工作职责
- Run the Pingora proxy that front-doors all dalang.io traffic. Maintain the cargo build/release pipeline, the systemd unit, routing rules, and IP-forwarding hygiene; changes here have site-wide blast radius.
- Operate the Incus cluster (x99 remote): node maintenance, capacity planning, networking, snapshot and backup discipline.
- Maintain systemd-based deploy units (dalang-test-api, dalang-test-frontend; production replicas dalang-api@*, dalang-frontend@*).
- Build and own observability: Grafana dashboards, log aggregation, the public uptime.dalang.io status page.
- Lead the on-call rotation; write incident reports and blameless postmortems.
- Anchor Dalang's own ISO 27001 readiness audit when the engineering team scales.
任职要求
- 4+ years SRE / DevOps / platform engineering experience.
- Strong Linux internals: systemd, networking (iptables/nftables, BGP basics, CDN edge behavior), filesystems, kernel tuning.
- Hands-on with at least one of LXD/Incus, Kubernetes operators, OpenStack, Proxmox.
- Comfortable in Rust, OR strong willingness to debug a Rust-based proxy (Pingora is small and approachable).

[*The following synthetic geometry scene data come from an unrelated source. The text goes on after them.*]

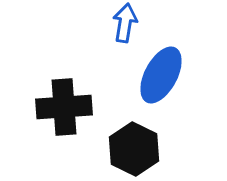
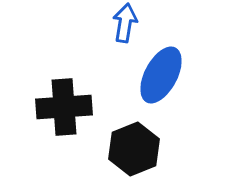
black hexagon: rotated 12 degrees clockwise
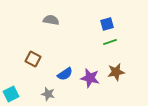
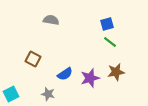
green line: rotated 56 degrees clockwise
purple star: rotated 30 degrees counterclockwise
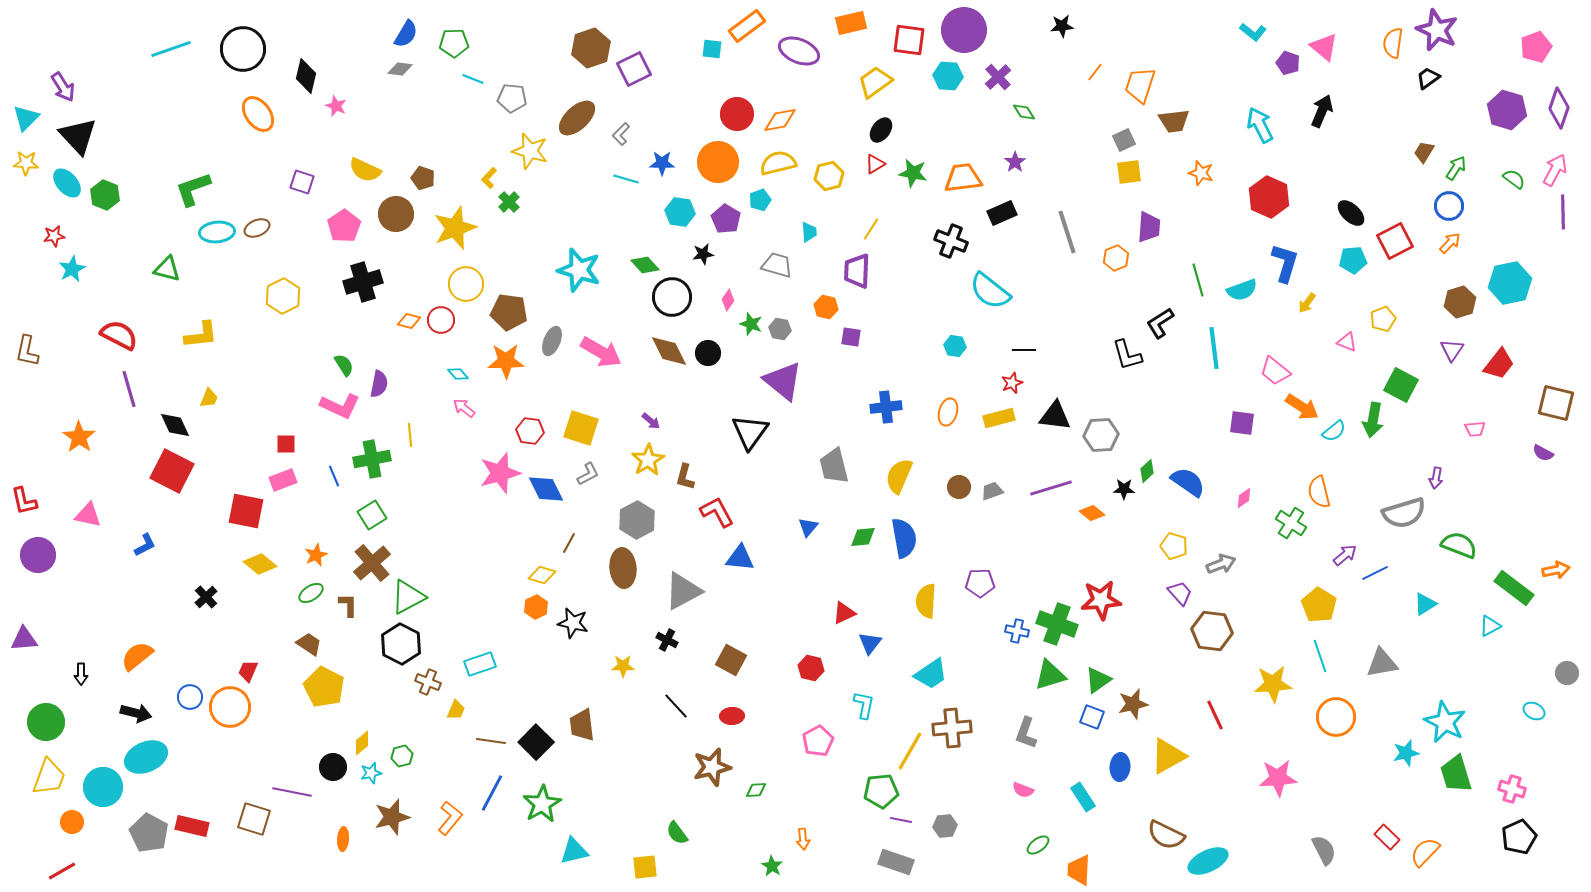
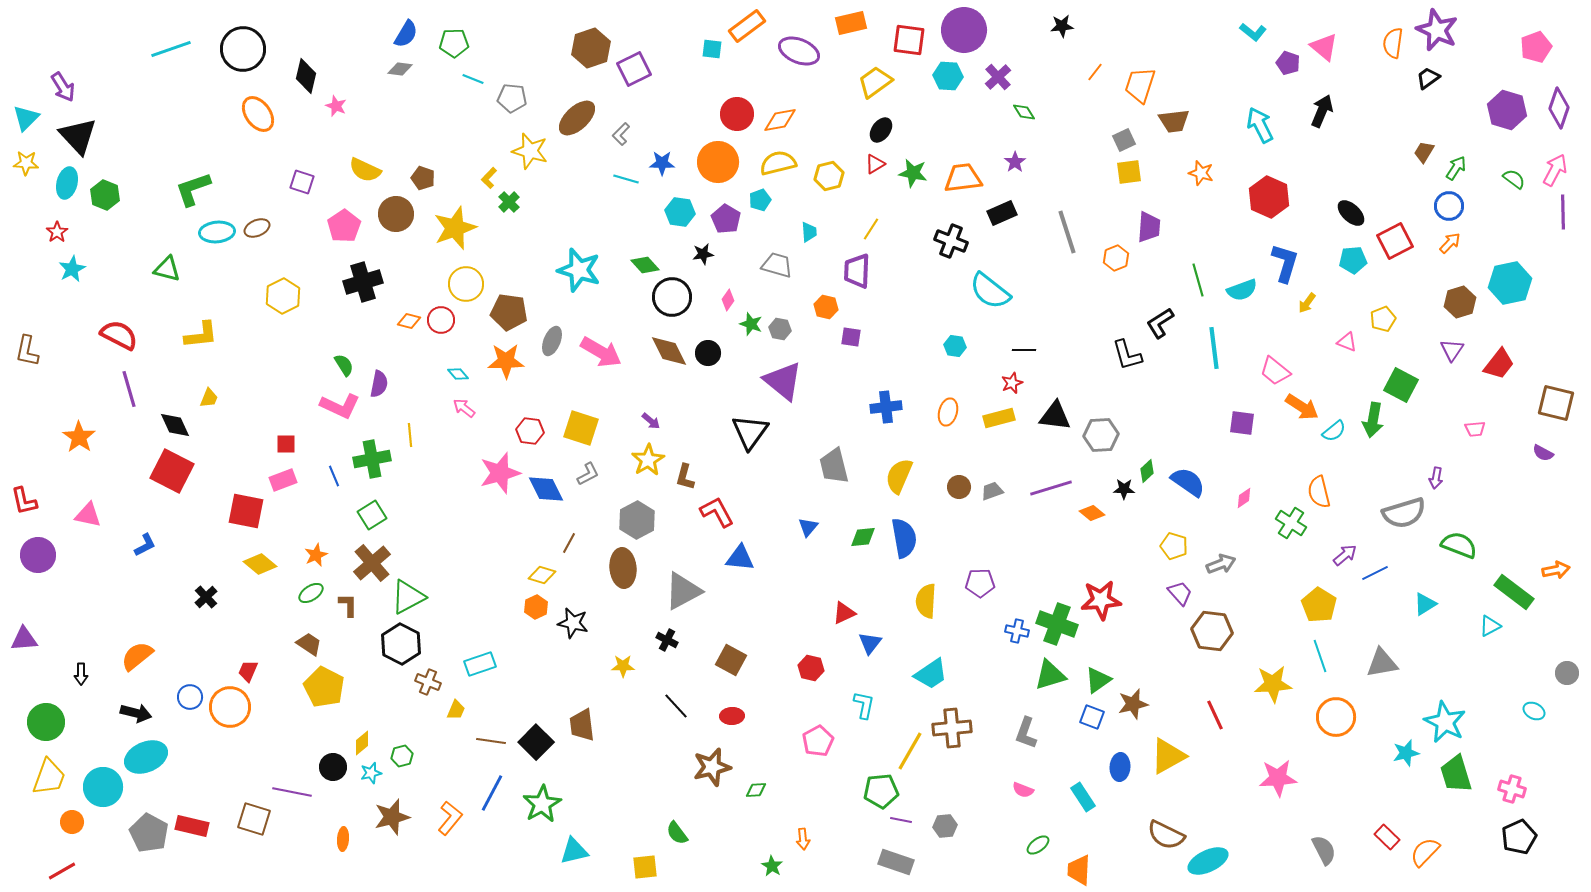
cyan ellipse at (67, 183): rotated 56 degrees clockwise
red star at (54, 236): moved 3 px right, 4 px up; rotated 25 degrees counterclockwise
green rectangle at (1514, 588): moved 4 px down
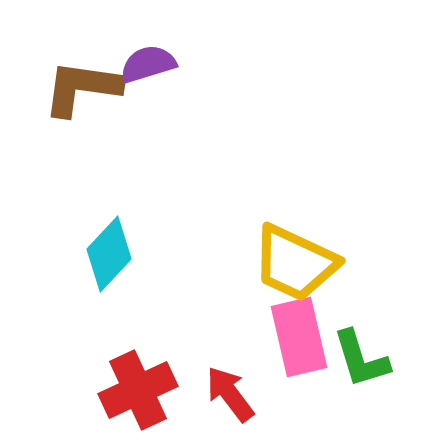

- Engineering judgment on observability — knows the difference between alert noise and real signal.
加分项
- Pingora specifically.
- ISO 27001 or SOC 2 audit experience.
- Cloudflare API operations.
- Performance forensics (flame graphs, eBPF, perf).
90 天内的成功标准
- On-call shadowing for the first two weeks; primary by week six.
- One quantified reduction (alert noise, MTTR, capacity headroom).
- One deploy-pipeline improvement merged.